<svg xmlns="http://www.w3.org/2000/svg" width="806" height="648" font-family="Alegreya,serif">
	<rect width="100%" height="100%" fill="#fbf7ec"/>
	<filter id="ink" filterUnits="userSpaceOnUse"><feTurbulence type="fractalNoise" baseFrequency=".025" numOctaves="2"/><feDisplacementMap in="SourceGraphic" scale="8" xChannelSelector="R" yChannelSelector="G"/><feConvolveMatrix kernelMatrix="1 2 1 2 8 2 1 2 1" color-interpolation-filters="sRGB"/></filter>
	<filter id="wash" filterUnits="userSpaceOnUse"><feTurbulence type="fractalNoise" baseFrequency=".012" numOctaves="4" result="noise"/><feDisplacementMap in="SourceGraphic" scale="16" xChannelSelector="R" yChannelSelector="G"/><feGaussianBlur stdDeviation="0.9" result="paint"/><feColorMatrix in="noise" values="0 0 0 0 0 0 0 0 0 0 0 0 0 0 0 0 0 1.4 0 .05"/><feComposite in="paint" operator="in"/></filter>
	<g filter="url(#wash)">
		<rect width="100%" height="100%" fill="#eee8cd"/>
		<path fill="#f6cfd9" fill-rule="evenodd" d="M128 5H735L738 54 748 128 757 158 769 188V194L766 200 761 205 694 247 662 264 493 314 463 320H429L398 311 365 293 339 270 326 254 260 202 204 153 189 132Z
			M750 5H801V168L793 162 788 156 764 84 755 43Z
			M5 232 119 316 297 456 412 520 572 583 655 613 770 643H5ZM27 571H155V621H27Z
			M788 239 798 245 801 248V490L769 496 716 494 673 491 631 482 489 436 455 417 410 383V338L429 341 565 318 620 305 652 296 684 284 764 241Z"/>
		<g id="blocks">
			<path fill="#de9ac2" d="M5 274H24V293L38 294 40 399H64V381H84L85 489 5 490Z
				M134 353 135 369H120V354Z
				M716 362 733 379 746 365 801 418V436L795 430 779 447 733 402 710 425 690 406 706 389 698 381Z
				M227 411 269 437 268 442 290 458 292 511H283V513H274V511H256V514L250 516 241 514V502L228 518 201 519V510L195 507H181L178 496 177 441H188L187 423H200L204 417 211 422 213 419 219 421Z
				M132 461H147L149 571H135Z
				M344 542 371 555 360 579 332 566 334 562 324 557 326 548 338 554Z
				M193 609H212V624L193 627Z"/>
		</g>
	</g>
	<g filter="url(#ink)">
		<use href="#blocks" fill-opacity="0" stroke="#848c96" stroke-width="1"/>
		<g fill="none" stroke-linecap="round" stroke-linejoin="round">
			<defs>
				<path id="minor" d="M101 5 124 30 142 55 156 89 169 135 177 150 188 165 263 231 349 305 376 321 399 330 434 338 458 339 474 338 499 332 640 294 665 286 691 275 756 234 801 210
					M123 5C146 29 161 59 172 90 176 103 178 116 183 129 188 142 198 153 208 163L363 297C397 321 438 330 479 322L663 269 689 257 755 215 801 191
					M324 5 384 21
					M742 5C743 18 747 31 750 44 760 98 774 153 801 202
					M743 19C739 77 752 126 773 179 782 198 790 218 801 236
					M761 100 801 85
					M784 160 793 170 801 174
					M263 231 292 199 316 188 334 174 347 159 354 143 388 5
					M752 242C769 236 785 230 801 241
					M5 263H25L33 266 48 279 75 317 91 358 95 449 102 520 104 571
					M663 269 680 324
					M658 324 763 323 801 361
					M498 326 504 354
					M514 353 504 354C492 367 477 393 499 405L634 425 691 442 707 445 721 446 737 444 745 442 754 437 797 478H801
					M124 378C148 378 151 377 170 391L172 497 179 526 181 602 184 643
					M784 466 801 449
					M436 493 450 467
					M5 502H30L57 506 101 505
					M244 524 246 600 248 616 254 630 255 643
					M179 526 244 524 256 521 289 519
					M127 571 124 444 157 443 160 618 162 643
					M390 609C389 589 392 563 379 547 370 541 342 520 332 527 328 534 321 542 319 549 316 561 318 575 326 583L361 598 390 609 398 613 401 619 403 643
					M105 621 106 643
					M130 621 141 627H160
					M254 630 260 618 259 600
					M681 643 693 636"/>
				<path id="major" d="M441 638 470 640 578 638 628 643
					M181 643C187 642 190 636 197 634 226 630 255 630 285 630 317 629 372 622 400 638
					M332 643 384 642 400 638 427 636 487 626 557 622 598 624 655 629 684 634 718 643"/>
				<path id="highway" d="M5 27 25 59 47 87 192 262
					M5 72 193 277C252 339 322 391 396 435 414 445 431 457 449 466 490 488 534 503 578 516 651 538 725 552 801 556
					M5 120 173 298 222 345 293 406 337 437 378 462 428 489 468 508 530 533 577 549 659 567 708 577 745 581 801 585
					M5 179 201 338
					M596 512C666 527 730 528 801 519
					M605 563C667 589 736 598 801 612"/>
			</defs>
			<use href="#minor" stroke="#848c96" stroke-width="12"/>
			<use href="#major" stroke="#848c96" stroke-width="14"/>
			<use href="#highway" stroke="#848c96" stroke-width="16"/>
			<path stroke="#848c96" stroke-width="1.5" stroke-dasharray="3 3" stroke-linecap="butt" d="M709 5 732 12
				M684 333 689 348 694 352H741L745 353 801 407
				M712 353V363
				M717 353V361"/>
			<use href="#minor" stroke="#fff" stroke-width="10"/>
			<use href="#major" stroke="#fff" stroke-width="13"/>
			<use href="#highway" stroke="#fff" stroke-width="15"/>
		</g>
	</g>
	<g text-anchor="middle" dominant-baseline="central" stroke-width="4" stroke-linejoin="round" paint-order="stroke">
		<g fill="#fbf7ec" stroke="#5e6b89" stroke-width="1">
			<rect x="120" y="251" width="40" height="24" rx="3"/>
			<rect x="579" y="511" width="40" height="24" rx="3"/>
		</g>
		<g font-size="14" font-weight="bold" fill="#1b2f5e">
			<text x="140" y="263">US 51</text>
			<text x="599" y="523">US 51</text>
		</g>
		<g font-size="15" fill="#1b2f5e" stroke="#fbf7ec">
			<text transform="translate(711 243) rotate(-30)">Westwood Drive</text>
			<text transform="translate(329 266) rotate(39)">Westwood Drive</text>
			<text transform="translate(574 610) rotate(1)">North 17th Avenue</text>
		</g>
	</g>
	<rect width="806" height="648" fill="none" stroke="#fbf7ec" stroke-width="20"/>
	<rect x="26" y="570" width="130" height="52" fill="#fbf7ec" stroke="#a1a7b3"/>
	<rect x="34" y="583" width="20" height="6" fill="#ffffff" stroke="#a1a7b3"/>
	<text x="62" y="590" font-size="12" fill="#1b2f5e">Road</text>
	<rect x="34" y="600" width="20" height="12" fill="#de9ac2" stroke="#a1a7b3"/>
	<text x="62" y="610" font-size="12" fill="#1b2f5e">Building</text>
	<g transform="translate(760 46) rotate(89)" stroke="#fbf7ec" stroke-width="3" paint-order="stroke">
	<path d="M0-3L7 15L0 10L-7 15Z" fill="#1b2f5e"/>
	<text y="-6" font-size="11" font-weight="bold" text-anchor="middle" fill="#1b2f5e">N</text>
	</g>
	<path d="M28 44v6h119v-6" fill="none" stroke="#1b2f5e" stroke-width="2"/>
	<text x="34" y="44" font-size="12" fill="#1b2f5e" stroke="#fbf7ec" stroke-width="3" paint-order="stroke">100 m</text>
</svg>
☆ ☆ ☆
◆ EXERCISE ◆
All that belongs in the answer is the run of lines above from the line containing "M5 232 119 316" through the line containing "M127 571 124 444 157 443 160 618 162 643", exactly as written.

◆ SOLUTION TO THIS EXERCISE ◆
			M5 232 119 316 297 456 412 520 572 583 655 613 770 643H5ZM27 571H155V621H27Z
			M788 239 798 245 801 248V490L769 496 716 494 673 491 631 482 489 436 455 417 410 383V338L429 341 565 318 620 305 652 296 684 284 764 241Z"/>
		<g id="blocks">
			<path fill="#de9ac2" d="M5 274H24V293L38 294 40 399H64V381H84L85 489 5 490Z
				M134 353 135 369H120V354Z
				M716 362 733 379 746 365 801 418V436L795 430 779 447 733 402 710 425 690 406 706 389 698 381Z
				M227 411 269 437 268 442 290 458 292 511H283V513H274V511H256V514L250 516 241 514V502L228 518 201 519V510L195 507H181L178 496 177 441H188L187 423H200L204 417 211 422 213 419 219 421Z
				M132 461H147L149 571H135Z
				M344 542 371 555 360 579 332 566 334 562 324 557 326 548 338 554Z
				M193 609H212V624L193 627Z"/>
		</g>
	</g>
	<g filter="url(#ink)">
		<use href="#blocks" fill-opacity="0" stroke="#848c96" stroke-width="1"/>
		<g fill="none" stroke-linecap="round" stroke-linejoin="round">
			<defs>
				<path id="minor" d="M101 5 124 30 142 55 156 89 169 135 177 150 188 165 263 231 349 305 376 321 399 330 434 338 458 339 474 338 499 332 640 294 665 286 691 275 756 234 801 210
					M123 5C146 29 161 59 172 90 176 103 178 116 183 129 188 142 198 153 208 163L363 297C397 321 438 330 479 322L663 269 689 257 755 215 801 191
					M324 5 384 21
					M742 5C743 18 747 31 750 44 760 98 774 153 801 202
					M743 19C739 77 752 126 773 179 782 198 790 218 801 236
					M761 100 801 85
					M784 160 793 170 801 174
					M263 231 292 199 316 188 334 174 347 159 354 143 388 5
					M752 242C769 236 785 230 801 241
					M5 263H25L33 266 48 279 75 317 91 358 95 449 102 520 104 571
					M663 269 680 324
					M658 324 763 323 801 361
					M498 326 504 354
					M514 353 504 354C492 367 477 393 499 405L634 425 691 442 707 445 721 446 737 444 745 442 754 437 797 478H801
					M124 378C148 378 151 377 170 391L172 497 179 526 181 602 184 643
					M784 466 801 449
					M436 493 450 467
					M5 502H30L57 506 101 505
					M244 524 246 600 248 616 254 630 255 643
					M179 526 244 524 256 521 289 519
					M127 571 124 444 157 443 160 618 162 643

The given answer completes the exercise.